What have we accomplished, other than changing a short paragraph into two longer ones? We have “shown” the reader how important this program is to the narrator by his actions and his internal thoughts. We’ve added some tension by having him watching the clock hands as the time draws closer. The reader knows that this ten year old does not want to miss the opening of the show. We know there's a cat named Marshmallow living in the house, with a habit of hacking up hairballs. (I live with a Persian cat, so I've cleaned up my share.) We’ve also learned there’s an old Zenith console television in the living room and that the narrator sits cross-legged on the hardwood floor while he watches. We have an image of him smiling as the show begins, and we know he’s quite happy with his current situation. Finally, we've put the scene in present tense, adding more immediacy to it and allowing it to unfold as we read rather than appearing to be a retelling of a previous event.
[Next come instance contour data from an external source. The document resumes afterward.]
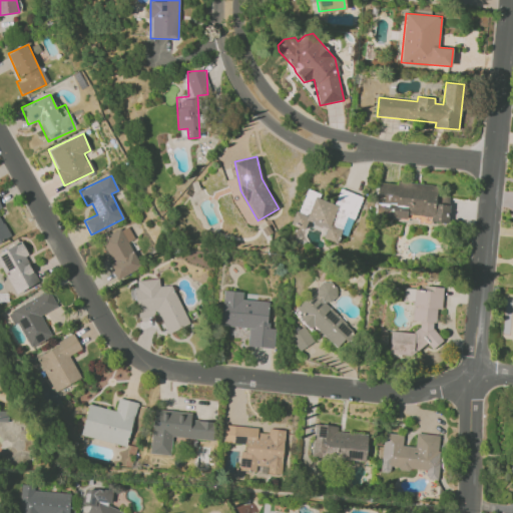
[(448,223),(450,195),(437,194),(438,185),(379,181),(376,216),(406,218),(406,214),(431,216),(431,222),(448,223)]
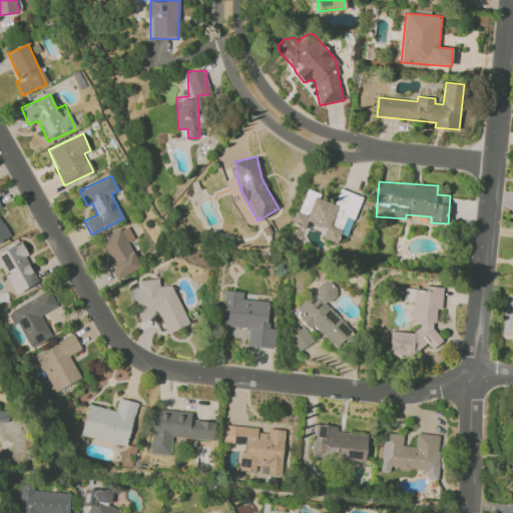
[(362,196),(340,188),(335,204),(318,198),(320,193),(305,188),(294,222),(325,232),(323,238),(337,243),(340,233),(344,235),(350,218),(354,219),(362,196)]
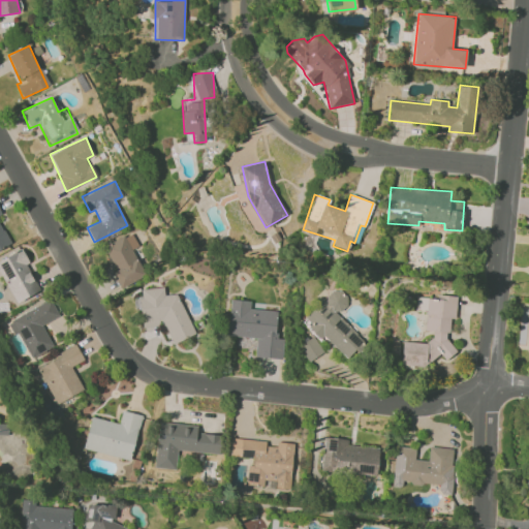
[(0,248),(10,244),(0,222),(0,214),(1,214),(0,211),(0,248)]
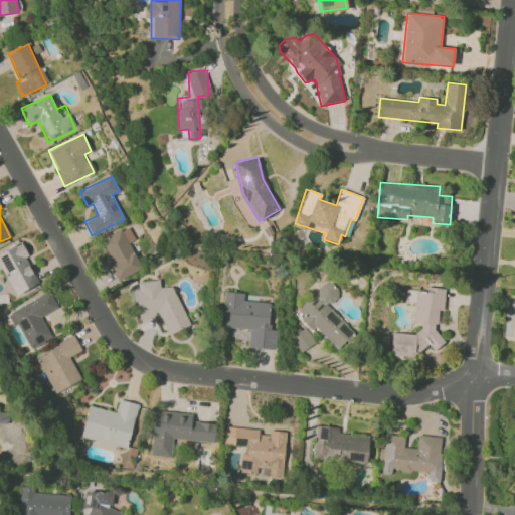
[(141,269),(129,241),(134,239),(129,227),(101,239),(118,279),(141,269)]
As I mentioned, there are innumerable ways to write this scene. I could tighten this example significantly with some editing. And I’m sure any of you could do a better job. But rather than that, let’s do something else. It’s your turn now. But I’m providing a different set of criteria for you to include in your example. It should be fun. Are you up for it? Remember, we’re going to be Showing, not Telling.
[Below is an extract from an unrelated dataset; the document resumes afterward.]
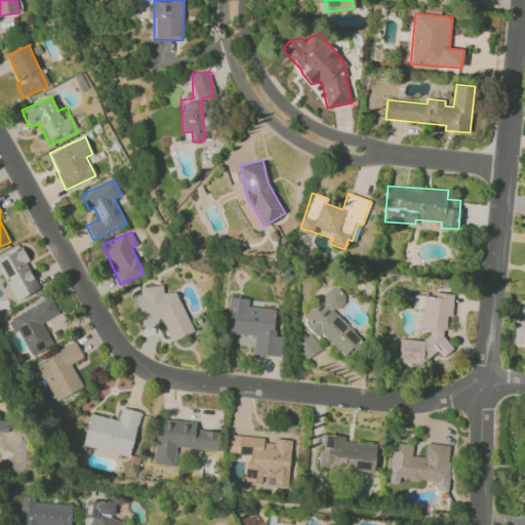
[(300,246),(309,248),(312,236),(304,234),(300,246)]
And, yes, there will be a contest (with a prize!) after we get through the practice portion and the revision stage. Keep in mind that these entries are not automatically included in the contest. That Call for Entries will come later in the week. (I failed to mention that on a previous contest, and I don’t want to be guilty of it again.) These submissions are for practice only. I'm hoping it will be a learning experience and you'll get some ideas from the other submissions as well on how showing can be used to bring things to life.
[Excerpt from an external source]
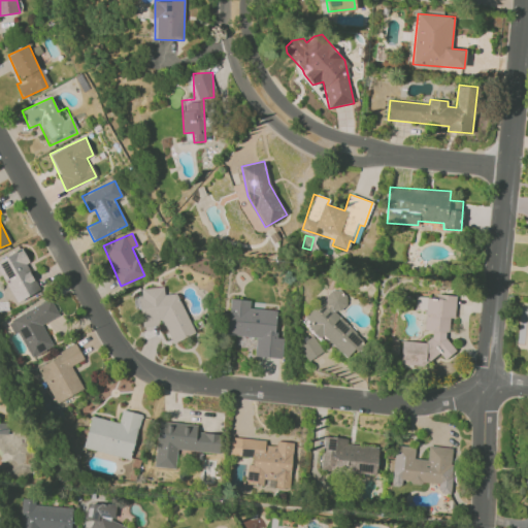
[(0,259),(0,269),(17,302),(41,290),(21,250),(0,259)]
You're going to write the opening of your story. Remember the importance of an intriguing opening sentence. Try to grab the reader from the starting gate. In addition, here are the facts you need to relate to the reader in 250 words or less. (My example was 253 words, so I know you can do it.) I won’t be checking to see if you’ve included everything, but the readers who post their comments probably will.

Include all of the following:
1. Your main character is 12 years old.
2. She has long hair, and we need to know the color.
3. She’s wearing white shorts, a tank top, and flip flops.
4. It’s a late summer evening.
5. Her parents are out, and she thinks she’s alone in the house.
6. Something is making her believe otherwise.

You can make it more than one paragraph (keeping the 250-word limit in mind) and feel free to use dialogue (internal or external). Put us in the scene with the actress playing your character.

1. Put a title on your submission. Something unique if possible.
2. There is no limit on the number of submissions, but no more than one per person.
3. Submissions will close at 9:00 pm CST on Tuesday, 2/9/2010.
4. Submissions will post for comments Wednesday morning, 2/10/2010.
5. The comment period will close at 9:00 pm CST Thursday, 2/11/2010.
6. All those submitting need to comment on at least five other submissions. More if you have time.
7. Email your submission to
8. Subject line should read: SHOWING – TITLE – YOUR NAME

And there you have it. Piece of cake, right? If this post is changed, you’ll see UPDATE in the post title at the top. If you'd like to leave comments on this post, please do so, but remember to email your writing sample.

Now “show me” what you can do. Have fun with it. Use your imagination. I can't wait to read them!